Smith v. Wilson

Decision Date21 February 1927
Docket NumberNo. 648,648
Citation273 U.S. 388,71 L.Ed. 699,47 S.Ct. 385
PartiesSMITH et al. v. WILSON et al
CourtU.S. Supreme Court

Messrs. A. D. Lipscomb, of Beaumont, Tex., and Frederick S. Tyler, of Washington, D. C., for appellants.

Mr. A. R. Rucks, of Angleton, Tex., for appellees.

Mr. Justice STONE delivered the opinion of the Court.
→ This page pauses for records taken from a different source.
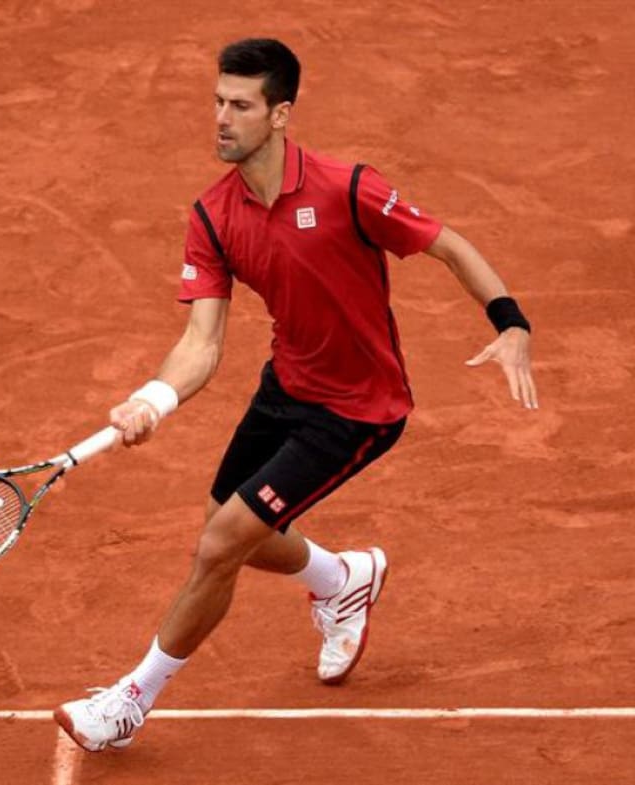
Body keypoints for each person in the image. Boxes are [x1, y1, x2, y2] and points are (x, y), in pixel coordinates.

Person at [54, 38, 537, 752]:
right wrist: (153, 398)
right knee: (234, 524)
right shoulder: (214, 215)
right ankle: (342, 578)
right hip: (287, 386)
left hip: (357, 408)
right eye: (218, 101)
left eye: (240, 105)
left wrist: (511, 322)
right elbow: (202, 342)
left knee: (220, 543)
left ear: (280, 114)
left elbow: (448, 244)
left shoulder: (348, 188)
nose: (221, 117)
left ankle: (131, 698)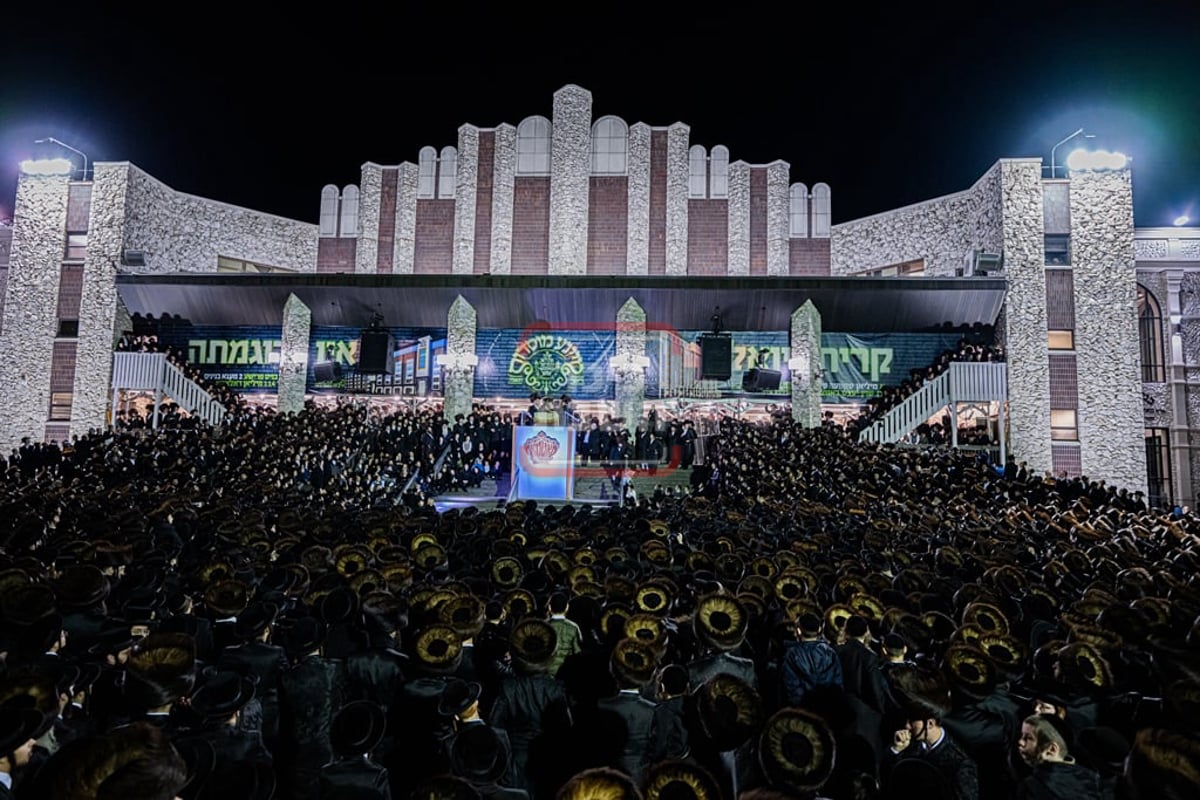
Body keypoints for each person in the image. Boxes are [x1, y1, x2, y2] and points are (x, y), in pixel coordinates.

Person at [1014, 714, 1115, 799]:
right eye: (1022, 736)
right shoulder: (1093, 778)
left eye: (1028, 738)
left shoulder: (1032, 787)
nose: (1020, 742)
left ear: (1052, 749)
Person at [781, 613, 843, 708]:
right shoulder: (830, 653)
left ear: (798, 631)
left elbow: (792, 687)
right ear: (819, 630)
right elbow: (838, 684)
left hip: (803, 711)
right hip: (829, 708)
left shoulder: (791, 655)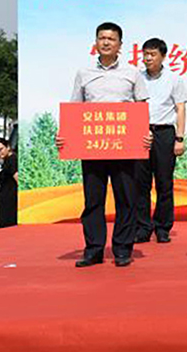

Appellants, some of whom are citizens of Texas, filed their bill in the District Court for Southern Texas against appellees, the county commissioners of Brazoria county, certain tax officials of that country, and the commissioners of the Brazos River harbor navigation district and others, all citizens of Texas. The relief prayed was a preliminary and final injunction restraining appellees from levying assessments on appellants' land and from issuing or selling bonds pursuant to a plan authorized by the Act of February 19, 1925, c. 5, General Laws of Texas, § 7, creating a taxing district to raise funds to defray the cost of a proposed improvement of navigation at the mouth of the Brazos river.

The jurisdiction of the district court was based solely upon allegations in the bill that the Texas statutes and the proceedings had under them for the formation of the Brazos River harbor navigation district violated the due process and equal protection clauses of the Fourteenth Amendment to the federal Constitution.

No application was made for a preliminary injunction. Testimony was taken before a special master and final hearing had before three judges on the assumption that a trial by three judges was required by section 266 of the Judicial Code, as amended by the Act of February 13, 1925, § 1 (Comp. St. § 1243). From the judgment of the district court, dismissing the bill on the merits, (13 F.(2d) 1007), the case has been brought here by direct appeal under sections 238 and 266 of the Judicial Code as amended (Comp. St. 1215, 1243), which permit an appeal from a final decree in an injunction suit of this kind in which the final hearing must be had before three judges, as provided in that section. The jurisdiction of this court turns on whether or not section 266, as amended, required the hearing below to be before three judges.

Section 266 before the amendment of February 13, 1925, required, as it still does, all applications for an interlocutory injunction testraining state officers from enforcing state statutes or orders of administrative boards or com- missions, upon the ground of unconstitutionality, to be heard by a court of three judges. But as the section then stood, the final hearing might be had before a single district judge who might arrive at a different conclusion from that reached on the preliminary hearing by the three judges, one of whom was a justice of the Supreme Court or a circuit judge. Compare Patterson v. Mobile Gas Co., 271 U. S. 131, 46 S. Ct. 445, 70 L. Ed. 870, and Lemke v. Farmers' Grain Co., 258 U. S. 50, 42 S. Ct. 244, 66 L. Ed. 458. To remove this anomaly and save the right of direct appeal to this court from the operation of the repealing provisions of the Act of February 13, 1925, section 266 was amended by the addition of the following provisions:

'The requirement respecting the presence of three judges shall also apply to the final hearing in such suit in the district court; and a direct appeal to the Supreme Court may be taken from a final decree granting or denying a permanent injunction in such suit.'

See Ex parte Buder, 271 U. S. 461, 465, 46 S. Ct. 577, 70 L. Ed. 1036.